N’ayez crainte, diront de brillants esprits africains ! Tout ça se passe loin de nos latitudes tropicales et nous seront toujours chaleureusement entourés de nos mioches qui nous éviteront l’addiction aux écrans. Cela relève de la malhonnêteté intellectuelle puisque, de toute évidence, les habitudes de consommation sont « décidées » là-bas et « imposées » ici.
Revenons aux interprétations de l’enquête du Pr. David Spiegelhalter. L’hyper-connectivité serait notre ennemi mortel. En effet, « nous sommes bien trop souvent sur notre smartphone et toujours sollicités par l’extérieur. Notre manière de consommer à outrance les informations sur tous les supports possibles, les séries disponibles sur les plateformes de streaming qui nous poussent à pratiquer le binge-watching…Bref, nous n’aurons plus le temps de faire l’amour ». Arrêtons-nous une seconde sur le Binge-watching pour prendre la mesure du psychodrame. Prenons trois séries très célèbres qui ont tenu en haleine les téléspectateurs maliens pendant de longs mois : Roots (Racines), Dynasty et Cercle de feu. Imaginons que vous ayez en votre possession, à la maison, la totalité de ces séries et que rien ni personne ne vous interdise de les regarder.

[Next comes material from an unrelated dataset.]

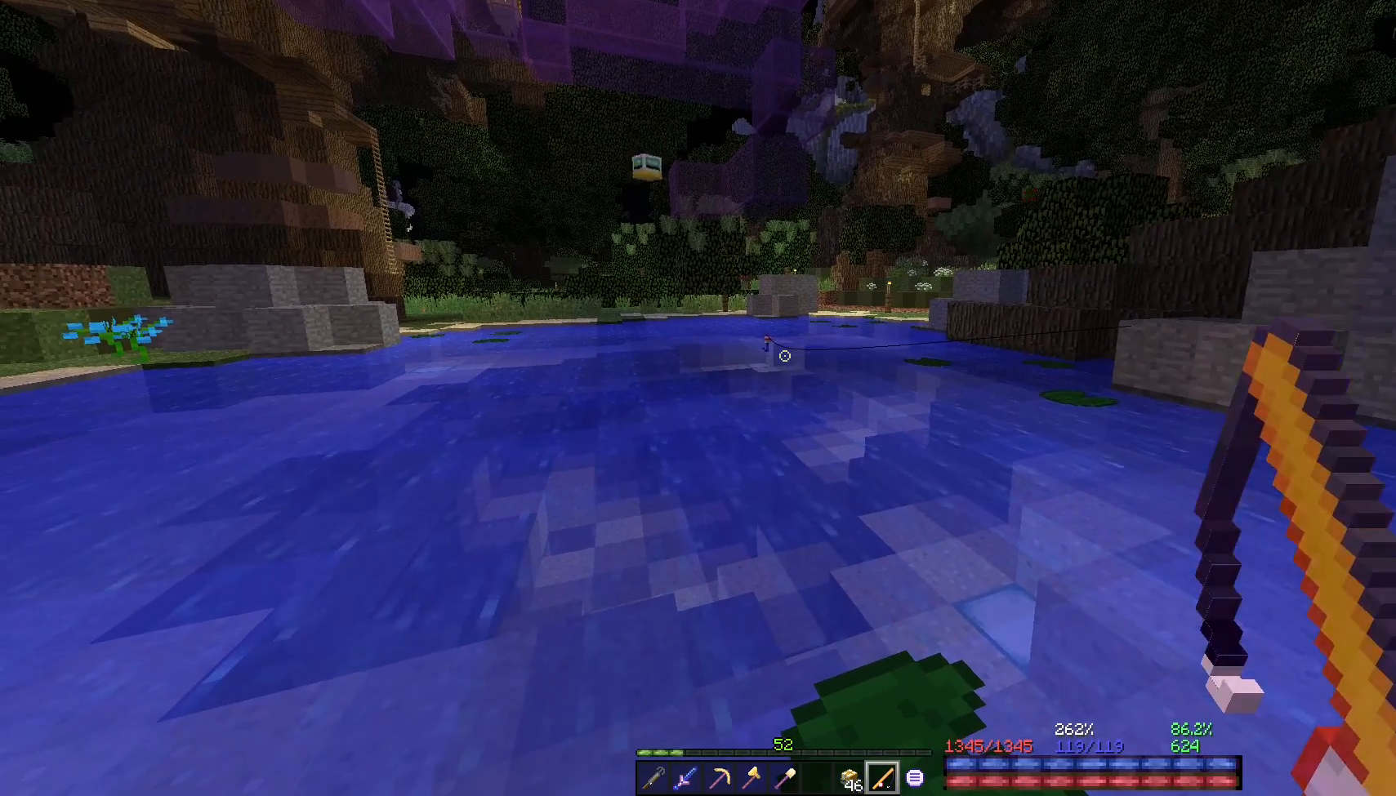
{"keys": [], "mouse": [], "events": [[200, "mouse_right", "down"], [267, "mouse_right", "up"], [483, "a", "up"], [500, "s", "up"]]}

Les regarder d’une traite, « cul-sec », pour plonger dans l’étymologie de l’expression. A votre avis, qu’adviendrait-il ? Vous vous couperez du monde, vous vous emmurerez dans un univers virtuel où vous n’accepteriez personne. Même pas une conjointe ou un conjoint ! Voilà le sens de la recherche du Pr. David Spiegelhalter qui omet probablement de façon volontaire d’attirer notre attention sur les conséquences collatérales d’une telle pratique, d’une telle hygiène de vie détestable : la sédentarité. Bienvenue à l’obésité, l’hypertension artérielle, le diabète… et toutes les formes de pathologie cardiaque.
Oui aux écrans puisque, pour le moment, il n’existe presque pas d’autres alternatives, mais tâchons de rester des humains. Il y va de la survie même de notre espèce.